▶ _Data to process_
—————

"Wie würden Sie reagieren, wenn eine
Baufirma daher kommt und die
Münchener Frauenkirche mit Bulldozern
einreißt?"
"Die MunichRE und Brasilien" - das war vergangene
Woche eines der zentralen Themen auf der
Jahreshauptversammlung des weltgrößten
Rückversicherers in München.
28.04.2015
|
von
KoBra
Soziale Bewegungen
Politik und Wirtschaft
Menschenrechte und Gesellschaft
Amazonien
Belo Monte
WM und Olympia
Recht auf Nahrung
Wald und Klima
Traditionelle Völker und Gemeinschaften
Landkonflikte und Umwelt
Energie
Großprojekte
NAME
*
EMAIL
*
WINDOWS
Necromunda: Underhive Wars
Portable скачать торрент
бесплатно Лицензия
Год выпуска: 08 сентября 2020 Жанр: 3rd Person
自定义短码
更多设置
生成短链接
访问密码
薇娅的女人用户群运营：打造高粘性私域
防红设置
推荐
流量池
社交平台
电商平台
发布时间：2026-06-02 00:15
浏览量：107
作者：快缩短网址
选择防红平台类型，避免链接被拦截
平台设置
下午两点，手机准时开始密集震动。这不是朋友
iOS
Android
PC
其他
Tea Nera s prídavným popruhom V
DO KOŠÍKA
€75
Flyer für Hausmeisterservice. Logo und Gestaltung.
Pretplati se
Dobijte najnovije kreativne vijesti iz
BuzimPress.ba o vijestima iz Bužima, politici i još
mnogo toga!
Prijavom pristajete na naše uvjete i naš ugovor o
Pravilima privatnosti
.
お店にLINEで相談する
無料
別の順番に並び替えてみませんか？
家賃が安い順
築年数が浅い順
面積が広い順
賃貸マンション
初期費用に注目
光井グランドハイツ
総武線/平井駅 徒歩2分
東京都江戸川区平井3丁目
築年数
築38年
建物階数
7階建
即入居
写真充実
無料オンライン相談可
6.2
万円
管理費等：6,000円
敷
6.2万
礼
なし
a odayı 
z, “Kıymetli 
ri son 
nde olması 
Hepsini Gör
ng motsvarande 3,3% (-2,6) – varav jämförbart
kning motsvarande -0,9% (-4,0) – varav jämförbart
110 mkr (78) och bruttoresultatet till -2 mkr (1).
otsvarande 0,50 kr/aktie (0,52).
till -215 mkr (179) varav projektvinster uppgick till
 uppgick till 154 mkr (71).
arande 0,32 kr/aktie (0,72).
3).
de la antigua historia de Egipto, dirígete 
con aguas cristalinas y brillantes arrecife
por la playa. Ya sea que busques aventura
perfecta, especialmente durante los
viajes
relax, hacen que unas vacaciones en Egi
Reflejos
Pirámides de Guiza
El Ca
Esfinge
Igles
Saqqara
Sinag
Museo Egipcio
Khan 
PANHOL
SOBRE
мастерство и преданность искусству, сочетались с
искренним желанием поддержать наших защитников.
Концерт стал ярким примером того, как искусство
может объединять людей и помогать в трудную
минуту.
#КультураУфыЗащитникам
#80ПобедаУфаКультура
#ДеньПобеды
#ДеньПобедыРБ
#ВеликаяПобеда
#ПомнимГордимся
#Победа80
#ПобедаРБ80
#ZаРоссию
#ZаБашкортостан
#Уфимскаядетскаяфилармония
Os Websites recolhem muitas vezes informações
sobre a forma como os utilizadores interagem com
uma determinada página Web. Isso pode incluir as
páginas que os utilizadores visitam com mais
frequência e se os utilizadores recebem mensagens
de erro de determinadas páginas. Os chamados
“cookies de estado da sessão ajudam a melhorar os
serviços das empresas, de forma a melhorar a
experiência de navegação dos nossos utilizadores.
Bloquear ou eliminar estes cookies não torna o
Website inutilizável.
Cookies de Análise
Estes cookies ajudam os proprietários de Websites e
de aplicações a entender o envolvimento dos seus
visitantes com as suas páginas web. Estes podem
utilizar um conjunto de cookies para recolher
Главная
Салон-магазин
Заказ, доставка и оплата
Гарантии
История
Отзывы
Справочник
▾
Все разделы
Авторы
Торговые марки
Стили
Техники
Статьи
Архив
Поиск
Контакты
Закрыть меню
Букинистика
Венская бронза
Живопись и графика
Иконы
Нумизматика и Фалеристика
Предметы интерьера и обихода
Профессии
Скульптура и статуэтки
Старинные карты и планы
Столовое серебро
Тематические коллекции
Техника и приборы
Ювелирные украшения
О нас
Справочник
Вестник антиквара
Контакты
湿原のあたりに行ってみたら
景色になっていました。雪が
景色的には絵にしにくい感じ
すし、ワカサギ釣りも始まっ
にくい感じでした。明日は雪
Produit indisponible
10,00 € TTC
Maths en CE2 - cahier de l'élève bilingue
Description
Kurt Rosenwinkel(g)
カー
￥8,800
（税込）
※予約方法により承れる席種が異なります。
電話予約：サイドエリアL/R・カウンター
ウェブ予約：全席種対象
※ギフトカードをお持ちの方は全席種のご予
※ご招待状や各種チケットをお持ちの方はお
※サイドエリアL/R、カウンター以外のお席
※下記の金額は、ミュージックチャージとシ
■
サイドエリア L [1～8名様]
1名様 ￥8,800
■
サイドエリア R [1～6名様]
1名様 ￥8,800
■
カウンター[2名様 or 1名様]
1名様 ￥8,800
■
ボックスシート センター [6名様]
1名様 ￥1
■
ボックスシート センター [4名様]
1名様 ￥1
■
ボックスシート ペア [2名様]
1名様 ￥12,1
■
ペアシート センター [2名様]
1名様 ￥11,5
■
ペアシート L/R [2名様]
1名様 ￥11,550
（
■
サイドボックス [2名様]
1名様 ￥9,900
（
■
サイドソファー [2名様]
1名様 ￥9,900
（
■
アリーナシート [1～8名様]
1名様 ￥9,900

—————

▶ _Request_
Change "Hepsini Gör" to "Tümünü Gör" throughout the lines above. Then write all the lines out again with nothing else altered.

▶ _Reply_
"Wie würden Sie reagieren, wenn eine
Baufirma daher kommt und die
Münchener Frauenkirche mit Bulldozern
einreißt?"
"Die MunichRE und Brasilien" - das war vergangene
Woche eines der zentralen Themen auf der
Jahreshauptversammlung des weltgrößten
Rückversicherers in München.
28.04.2015
|
von
KoBra
Soziale Bewegungen
Politik und Wirtschaft
Menschenrechte und Gesellschaft
Amazonien
Belo Monte
WM und Olympia
Recht auf Nahrung
Wald und Klima
Traditionelle Völker und Gemeinschaften
Landkonflikte und Umwelt
Energie
Großprojekte
NAME
*
EMAIL
*
WINDOWS
Necromunda: Underhive Wars
Portable скачать торрент
бесплатно Лицензия
Год выпуска: 08 сентября 2020 Жанр: 3rd Person
自定义短码
更多设置
生成短链接
访问密码
薇娅的女人用户群运营：打造高粘性私域
防红设置
推荐
流量池
社交平台
电商平台
发布时间：2026-06-02 00:15
浏览量：107
作者：快缩短网址
选择防红平台类型，避免链接被拦截
平台设置
下午两点，手机准时开始密集震动。这不是朋友
iOS
Android
PC
其他
Tea Nera s prídavným popruhom V
DO KOŠÍKA
€75
Flyer für Hausmeisterservice. Logo und Gestaltung.
Pretplati se
Dobijte najnovije kreativne vijesti iz
BuzimPress.ba o vijestima iz Bužima, politici i još
mnogo toga!
Prijavom pristajete na naše uvjete i naš ugovor o
Pravilima privatnosti
.
お店にLINEで相談する
無料
別の順番に並び替えてみませんか？
家賃が安い順
築年数が浅い順
面積が広い順
賃貸マンション
初期費用に注目
光井グランドハイツ
総武線/平井駅 徒歩2分
東京都江戸川区平井3丁目
築年数
築38年
建物階数
7階建
即入居
写真充実
無料オンライン相談可
6.2
万円
管理費等：6,000円
敷
6.2万
礼
なし
a odayı 
z, “Kıymetli 
ri son 
nde olması 
Tümünü Gör
ng motsvarande 3,3% (-2,6) – varav jämförbart
kning motsvarande -0,9% (-4,0) – varav jämförbart
110 mkr (78) och bruttoresultatet till -2 mkr (1).
otsvarande 0,50 kr/aktie (0,52).
till -215 mkr (179) varav projektvinster uppgick till
 uppgick till 154 mkr (71).
arande 0,32 kr/aktie (0,72).
3).
de la antigua historia de Egipto, dirígete 
con aguas cristalinas y brillantes arrecife
por la playa. Ya sea que busques aventura
perfecta, especialmente durante los
viajes
relax, hacen que unas vacaciones en Egi
Reflejos
Pirámides de Guiza
El Ca
Esfinge
Igles
Saqqara
Sinag
Museo Egipcio
Khan 
PANHOL
SOBRE
мастерство и преданность искусству, сочетались с
искренним желанием поддержать наших защитников.
Концерт стал ярким примером того, как искусство
может объединять людей и помогать в трудную
минуту.
#КультураУфыЗащитникам
#80ПобедаУфаКультура
#ДеньПобеды
#ДеньПобедыРБ
#ВеликаяПобеда
#ПомнимГордимся
#Победа80
#ПобедаРБ80
#ZаРоссию
#ZаБашкортостан
#Уфимскаядетскаяфилармония
Os Websites recolhem muitas vezes informações
sobre a forma como os utilizadores interagem com
uma determinada página Web. Isso pode incluir as
páginas que os utilizadores visitam com mais
frequência e se os utilizadores recebem mensagens
de erro de determinadas páginas. Os chamados
“cookies de estado da sessão ajudam a melhorar os
serviços das empresas, de forma a melhorar a
experiência de navegação dos nossos utilizadores.
Bloquear ou eliminar estes cookies não torna o
Website inutilizável.
Cookies de Análise
Estes cookies ajudam os proprietários de Websites e
de aplicações a entender o envolvimento dos seus
visitantes com as suas páginas web. Estes podem
utilizar um conjunto de cookies para recolher
Главная
Салон-магазин
Заказ, доставка и оплата
Гарантии
История
Отзывы
Справочник
▾
Все разделы
Авторы
Торговые марки
Стили
Техники
Статьи
Архив
Поиск
Контакты
Закрыть меню
Букинистика
Венская бронза
Живопись и графика
Иконы
Нумизматика и Фалеристика
Предметы интерьера и обихода
Профессии
Скульптура и статуэтки
Старинные карты и планы
Столовое серебро
Тематические коллекции
Техника и приборы
Ювелирные украшения
О нас
Справочник
Вестник антиквара
Контакты
湿原のあたりに行ってみたら
景色になっていました。雪が
景色的には絵にしにくい感じ
すし、ワカサギ釣りも始まっ
にくい感じでした。明日は雪
Produit indisponible
10,00 € TTC
Maths en CE2 - cahier de l'élève bilingue
Description
Kurt Rosenwinkel(g)
カー
￥8,800
（税込）
※予約方法により承れる席種が異なります。
電話予約：サイドエリアL/R・カウンター
ウェブ予約：全席種対象
※ギフトカードをお持ちの方は全席種のご予
※ご招待状や各種チケットをお持ちの方はお
※サイドエリアL/R、カウンター以外のお席
※下記の金額は、ミュージックチャージとシ
■
サイドエリア L [1～8名様]
1名様 ￥8,800
■
サイドエリア R [1～6名様]
1名様 ￥8,800
■
カウンター[2名様 or 1名様]
1名様 ￥8,800
■
ボックスシート センター [6名様]
1名様 ￥1
■
ボックスシート センター [4名様]
1名様 ￥1
■
ボックスシート ペア [2名様]
1名様 ￥12,1
■
ペアシート センター [2名様]
1名様 ￥11,5
■
ペアシート L/R [2名様]
1名様 ￥11,550
（
■
サイドボックス [2名様]
1名様 ￥9,900
（
■
サイドソファー [2名様]
1名様 ￥9,900
（
■
アリーナシート [1～8名様]
1名様 ￥9,900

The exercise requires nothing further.